Un’emergenza che fu di insegnamento. L’Italia già in passato prese come monito un’altra emergenza sanitaria: quella legata alla mucca pazza. In quel caso, dopo l’emergenza, il Paese è diventato il più green d’Europa nell’agroalimentare, che è oggi la prima ricchezza del Paese, con 538 miliardi di valore dai campi agli scaffali, fino alla ristorazione che garantisce 3,6 milioni di posti di lavoro e vale il 25% del Pil. Così Coldiretti ha voluto ricordare i dati del settore agroalimentare e i passi in avanti fatti dal Paese, ricordando quel 12 gennaio 2001, giorno in cui è stato individuato, nella provincia di Brescia, il primo bovino in Italia colpito dal cosiddetto morbo della mucca pazza, l’encefalopatia spongiforme bovina (Bse), diagnosticata per la prima volta in un allevamento in Gran Bretagna nel 1985 e poi diffusa in tutta Europa.

Da quell’epidemia, l’ultima nella memoria degli italiani prima del Covid, nacque un’Italia migliore, grazie soprattutto alla scelta di investire su un progetto strutturale di rigenerazione, che ha consentito al Paese di conquistare primati europei dal punto di vista quantitativo e qualitativo. L’agricoltura italiana, infatti, a distanza di 20 anni è prima in Europa per valore aggiunto, ma soprattutto è anche la più green. Lo è grazie alle 311 specialità Dop/Igp riconosciute a livello comunitario e 415 vini Doc/Docg, ai 5155 prodotti tradizionali regionali censiti lungo la Penisola, alla leadership nel biologico con oltre 70 mila aziende agricole bio. Senza considerare il primato della sicurezza alimentare mondiale con il minor numero di prodotti agroalimentari con residui chimici irregolari. Queste realtà non si sono fermate nemmeno con il Covid, non facendo mai mancare beni essenziali nonostante le molteplici criticità.

A proposito il presidente della Coldiretti, Ettore Prandini ha sottolineato l’importanza di questo settore, punto di forza da cui ripartire. «Bisogna dunque ripartire dai nostri punti di forza dell’Italia con l’agroalimentare che ha dimostrato resilienza di fronte la crisi e può offrire con la rivoluzione verde un milione di preziosi posti di lavoro green nei prossimi dieci anni, come dimostra il boom del 14% di nascite di nuove imprese agricole under 35 negli ultimi 5 anni, in netta controtendenza rispetto agli altri settori».

Ai tempi, dopo la scoperta del primo caso di “mucca pazza”, l’Italia ha adottato drastiche misure di prevenzione che hanno portato da oltre un decennio alla scomparsa della Encefalopatia spongiforme bovina (Bse) dalle stalle nazionali, grazie proprio a quelle misure adottate per far fronte all’emergenza.

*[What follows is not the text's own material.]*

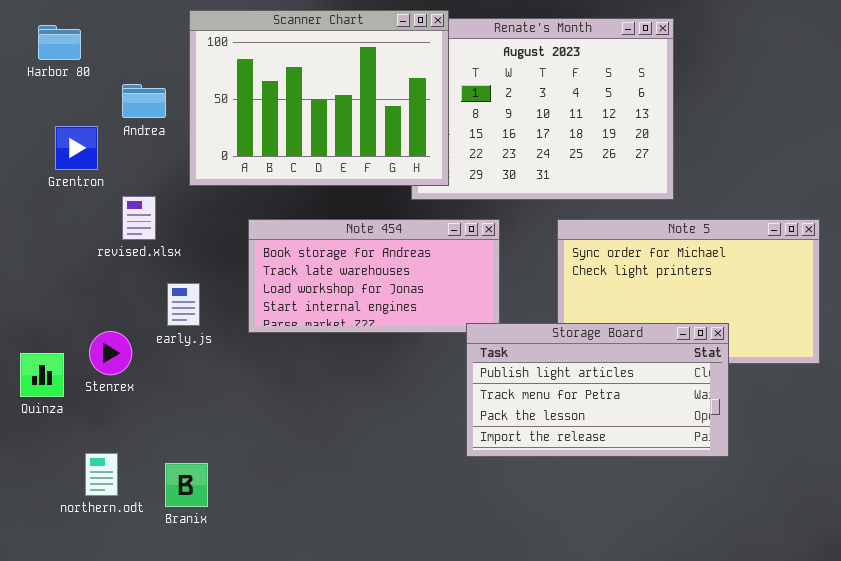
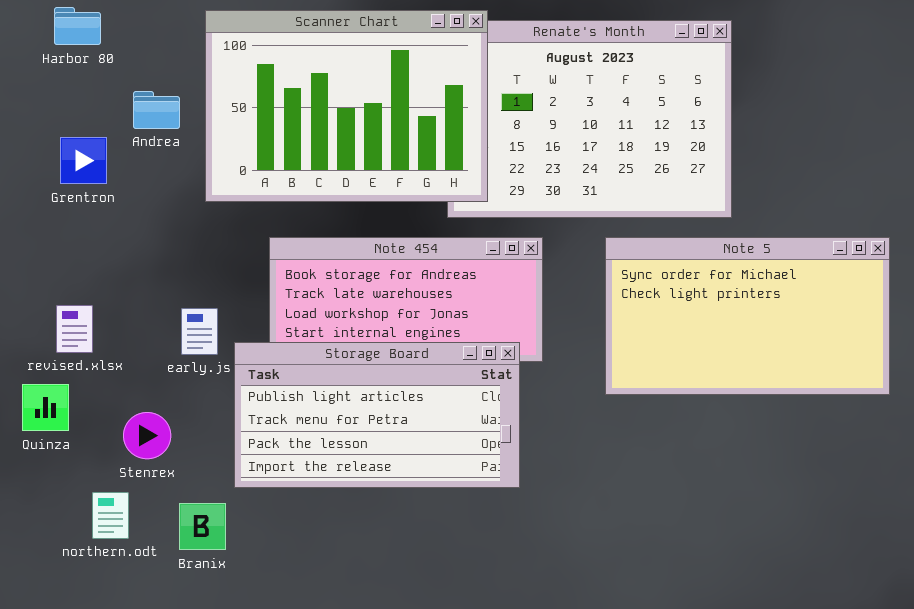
Harbor 80: [38,25,81,60] -> [54,7,101,45], moved
revised.xlsx: [122,196,156,240] -> [56,305,93,353], moved
Storage Board: [466,323,729,457] -> [234,342,520,488], moved
Stenrex: [89,331,132,375] -> [123,412,171,459], moved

Come, ad esempio, il monitoraggio di tutti gli animali macellati di età a rischio, il divieto dell’uso delle farine animali nell’alimentazione del bestiame e l’eliminazione degli organi a rischio Bse dalla catena alimentare. Ma soprattutto l’attenzione, sempre maggiore, alla qualità, alla sicurezza alimentare e alla trasparenza dell’informazione.

Un cambiamento che è avvenuto di pari passo con la crescente domanda degli italiani, che nel corso degli ultimi 20 anni hanno aumentato gli acquisti di prodotti tipici, di prodotti biologici e soprattutto di prodotti locali a chilometri zero direttamente dagli agricoltori. Difatti, l’Italia è l’unico Paese del mondo che può contare una rete organizzata di vendita diretta degli agricoltori con Campagna Amica, capace di mettere a disposizione delle famiglie circa 1.200 mercati contadini a livello nazionale, sia all’aperto che al chiuso. Espressione della qualità e della freschezza, con una varietà di prodotti che vanno dalla frutta alla verdura di stagione, dal pesce alla carne, dall’olio al vino, dal pane alla pizza, dai formaggi fino ai fiori. Prodotti che prima dell’emergenza pandemica, per una spesa annua ha raggiunto i 2,5 miliardi di euro.

«La mucca pazza è stata uno spartiacque tra un modello di sviluppo dell’agroalimentare rivolto solo al contenimento dei costi ed uno attento alla qualità, all’ambiente e alla sicurezza alimentare e alla trasparenza dell’informazione ai consumatori», ha concluso il Presidente della Coldiretti Ettore Prandini.